Sunday, June 22, 2008

The death of a supercomputer



In Feburary of 2005, Purdue was given the hardware that used to be Blue Horizon, the San Diego Supercomputing Center's old IBM RS/6000 SP supercomputer, which was purchased through funding from NSF. When it was new in 2000, it placed 8th on the list of the top 500 supercomputers in the world. When Purdue acquired it, the system was well off the bottom of the chart. The system was a set of 144, 8-processor 375MHz POWER3 "SP high node" (9076-N81) systems with 4GB of ram each.

The people in charge of my department, named the Rosen Center for Advanced Computing had decided that the price of the system (free plus shipping) was good enough to send two of our hardware guys out to condense the system down, maxing out the systems, and going from two 4-processor modules to four modules (16 processors) and from 4GB to 16GB of memory per system. At the time, we had the free power and floorspace, so it seemed like it could be a reasonable idea, and the systems were still computationally useful for a year or so after we got them. We condensed the system down from nearly 40 racks of machines to just 10, each one somewhere around twice as fast as my dual-G5 in doing a Linux kernel compile (one of my standard metrics for testing speed; I did this under a Debian Linux install on both systems).

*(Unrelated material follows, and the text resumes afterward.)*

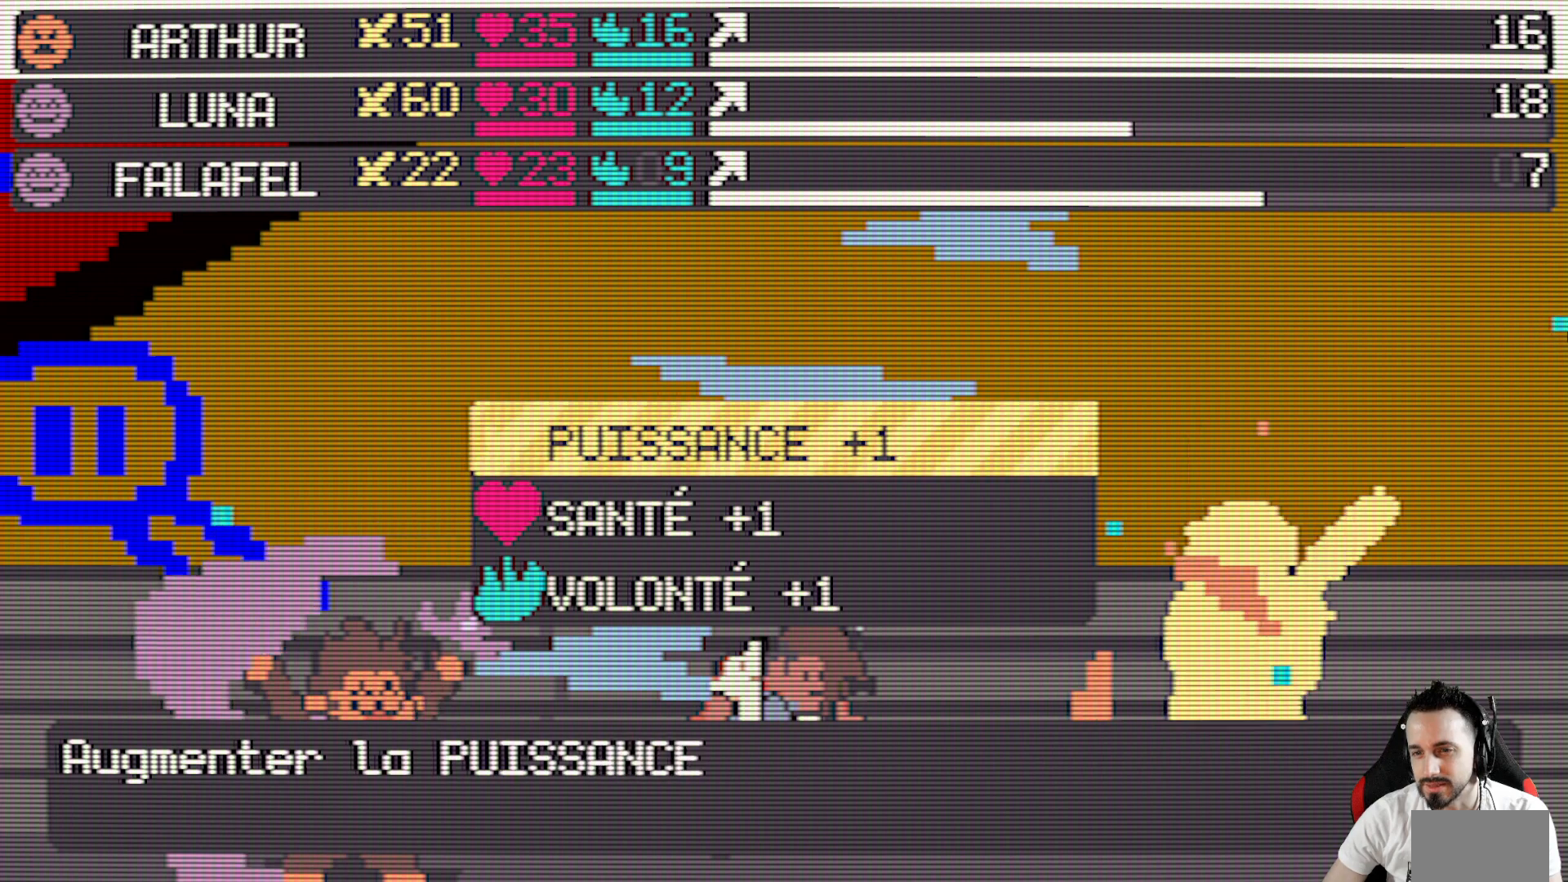
{"keys": [], "events": []}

Unfortunately. the amount of time and effort necessary to set up an IBM SP and AIX to be a useful compute resource is non-trivial. Adding to the problem, we lost two of our senior systems administrators in the Summer of 2005, one of which was our AIX guru and had set up our existing IBM SP systems. I had played around a bit with our testing SP cluster, including reinstalling it, and discovered how much effort is required to make a useful system. Just the software necessary to do a base OS install on an SP has an install manual that's over an inch thick.

So, by Summer of 2006, our management finally decided that we should get rid of the system, which meant that some of it would be coming home with me. So, I purchased the system from Purdue's surplus store for somewhere around $500.

The first rack of nodes (there's four nodes per rack) went onto ebay, and sold to a researcher in China for about enough money to pay for my endeavor. I shipped one more rack to a computer collector in New Jersey, and a Saturday evening after the annual Vintage Computer Festival/Midwest show that I ran, one more rack of systems was loaded into the back of a Toyota minivan and headed up with a lawnmower to Ontario, Canada. Later, a second rack would go to Canada, a few would get scrapped for parts, some nodes were stripped for ram to sell to a reseller, another rack to a company in Minnesota, and the rest sat around in my warehouse until they got scrapped, or used for parts. All that remain are two of the original nodes, and a few boxes of boards, heat sinks, memory and other parts that need to go a scrapper, so that they can be recycled.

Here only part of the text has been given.